[Supplied records Boundary: Start]

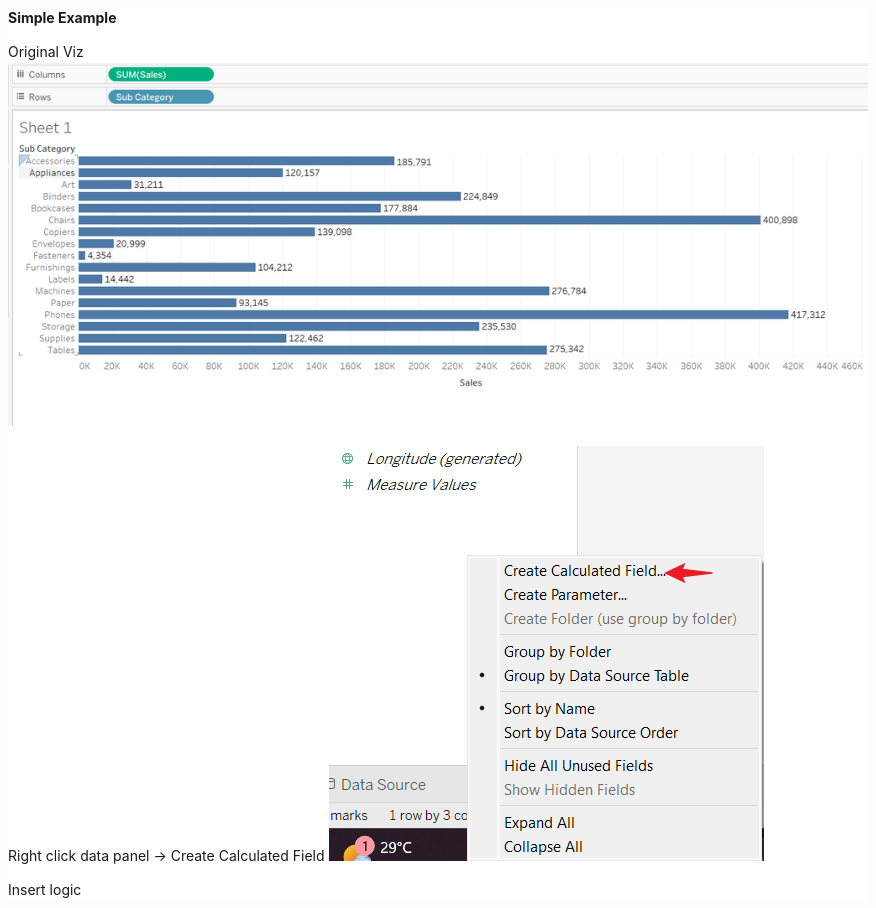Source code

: **Simple Example**

Original Viz
![1-43](assets/1-43.png)

Right click data panel -> Create Calculated Field
![1-42](assets/1-42.png)

Insert logic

[Supplied records Boundary: End]

_Task item_:
Would you set down the records exactly, with no pictures included?

_The answer_:
Source code

: **Simple Example**

Original Viz
![1-43](assets/1-43.png)

Right click data panel -> Create Calculated Field
![1-42](assets/1-42.png)

Insert logic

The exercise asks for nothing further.